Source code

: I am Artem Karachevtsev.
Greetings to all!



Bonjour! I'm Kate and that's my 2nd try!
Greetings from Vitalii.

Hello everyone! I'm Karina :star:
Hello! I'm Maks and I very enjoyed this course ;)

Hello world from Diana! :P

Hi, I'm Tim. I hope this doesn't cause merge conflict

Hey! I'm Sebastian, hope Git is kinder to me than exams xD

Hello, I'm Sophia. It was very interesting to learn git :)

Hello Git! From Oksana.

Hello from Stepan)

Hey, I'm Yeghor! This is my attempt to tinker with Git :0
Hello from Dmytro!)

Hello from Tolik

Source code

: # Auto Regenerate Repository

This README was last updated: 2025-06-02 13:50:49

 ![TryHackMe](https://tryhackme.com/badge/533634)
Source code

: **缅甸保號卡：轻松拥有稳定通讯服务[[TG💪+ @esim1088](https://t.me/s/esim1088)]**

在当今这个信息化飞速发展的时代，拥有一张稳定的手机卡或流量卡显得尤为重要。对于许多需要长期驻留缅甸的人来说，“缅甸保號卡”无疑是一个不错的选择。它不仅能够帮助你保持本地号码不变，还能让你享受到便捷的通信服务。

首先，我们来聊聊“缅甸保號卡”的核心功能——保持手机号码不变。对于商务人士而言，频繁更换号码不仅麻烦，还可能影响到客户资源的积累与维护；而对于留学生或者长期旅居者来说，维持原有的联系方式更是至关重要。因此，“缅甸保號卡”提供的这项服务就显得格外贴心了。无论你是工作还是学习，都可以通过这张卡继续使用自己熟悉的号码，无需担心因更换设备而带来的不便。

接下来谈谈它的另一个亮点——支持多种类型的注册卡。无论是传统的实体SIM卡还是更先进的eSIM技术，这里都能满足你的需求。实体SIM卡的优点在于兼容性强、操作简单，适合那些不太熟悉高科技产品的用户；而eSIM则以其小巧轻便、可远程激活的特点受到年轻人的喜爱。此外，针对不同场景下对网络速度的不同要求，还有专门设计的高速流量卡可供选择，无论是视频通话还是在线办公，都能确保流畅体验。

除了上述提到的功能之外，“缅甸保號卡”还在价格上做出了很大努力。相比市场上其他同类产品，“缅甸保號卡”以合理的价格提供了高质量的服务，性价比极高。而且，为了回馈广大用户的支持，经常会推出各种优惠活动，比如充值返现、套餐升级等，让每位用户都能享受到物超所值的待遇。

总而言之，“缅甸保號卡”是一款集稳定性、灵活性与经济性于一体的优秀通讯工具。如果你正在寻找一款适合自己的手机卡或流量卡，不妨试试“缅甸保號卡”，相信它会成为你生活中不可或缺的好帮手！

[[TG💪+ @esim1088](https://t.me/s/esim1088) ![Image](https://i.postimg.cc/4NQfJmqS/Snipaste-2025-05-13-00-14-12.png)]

◇ ◇ ◇

> **YOUR INSTRUCTIONS**
Update the listing above so that "Hello" is replaced by "Greetings" throughout, keeping every other part of the text the same.

> **TASK RESPONSE**
Source code

: I am Artem Karachevtsev.
Greetings to all!



Bonjour! I'm Kate and that's my 2nd try!
Greetings from Vitalii.

Greetings everyone! I'm Karina :star:
Greetings! I'm Maks and I very enjoyed this course ;)

Greetings world from Diana! :P

Hi, I'm Tim. I hope this doesn't cause merge conflict

Hey! I'm Sebastian, hope Git is kinder to me than exams xD

Greetings, I'm Sophia. It was very interesting to learn git :)

Greetings Git! From Oksana.

Greetings from Stepan)

Hey, I'm Yeghor! This is my attempt to tinker with Git :0
Greetings from Dmytro!)

Greetings from Tolik

Source code

: # Auto Regenerate Repository

This README was last updated: 2025-06-02 13:50:49

 ![TryHackMe](https://tryhackme.com/badge/533634)
Source code

: **缅甸保號卡：轻松拥有稳定通讯服务[[TG💪+ @esim1088](https://t.me/s/esim1088)]**

在当今这个信息化飞速发展的时代，拥有一张稳定的手机卡或流量卡显得尤为重要。对于许多需要长期驻留缅甸的人来说，“缅甸保號卡”无疑是一个不错的选择。它不仅能够帮助你保持本地号码不变，还能让你享受到便捷的通信服务。

首先，我们来聊聊“缅甸保號卡”的核心功能——保持手机号码不变。对于商务人士而言，频繁更换号码不仅麻烦，还可能影响到客户资源的积累与维护；而对于留学生或者长期旅居者来说，维持原有的联系方式更是至关重要。因此，“缅甸保號卡”提供的这项服务就显得格外贴心了。无论你是工作还是学习，都可以通过这张卡继续使用自己熟悉的号码，无需担心因更换设备而带来的不便。

接下来谈谈它的另一个亮点——支持多种类型的注册卡。无论是传统的实体SIM卡还是更先进的eSIM技术，这里都能满足你的需求。实体SIM卡的优点在于兼容性强、操作简单，适合那些不太熟悉高科技产品的用户；而eSIM则以其小巧轻便、可远程激活的特点受到年轻人的喜爱。此外，针对不同场景下对网络速度的不同要求，还有专门设计的高速流量卡可供选择，无论是视频通话还是在线办公，都能确保流畅体验。

除了上述提到的功能之外，“缅甸保號卡”还在价格上做出了很大努力。相比市场上其他同类产品，“缅甸保號卡”以合理的价格提供了高质量的服务，性价比极高。而且，为了回馈广大用户的支持，经常会推出各种优惠活动，比如充值返现、套餐升级等，让每位用户都能享受到物超所值的待遇。

总而言之，“缅甸保號卡”是一款集稳定性、灵活性与经济性于一体的优秀通讯工具。如果你正在寻找一款适合自己的手机卡或流量卡，不妨试试“缅甸保號卡”，相信它会成为你生活中不可或缺的好帮手！

[[TG💪+ @esim1088](https://t.me/s/esim1088) ![Image](https://i.postimg.cc/4NQfJmqS/Snipaste-2025-05-13-00-14-12.png)]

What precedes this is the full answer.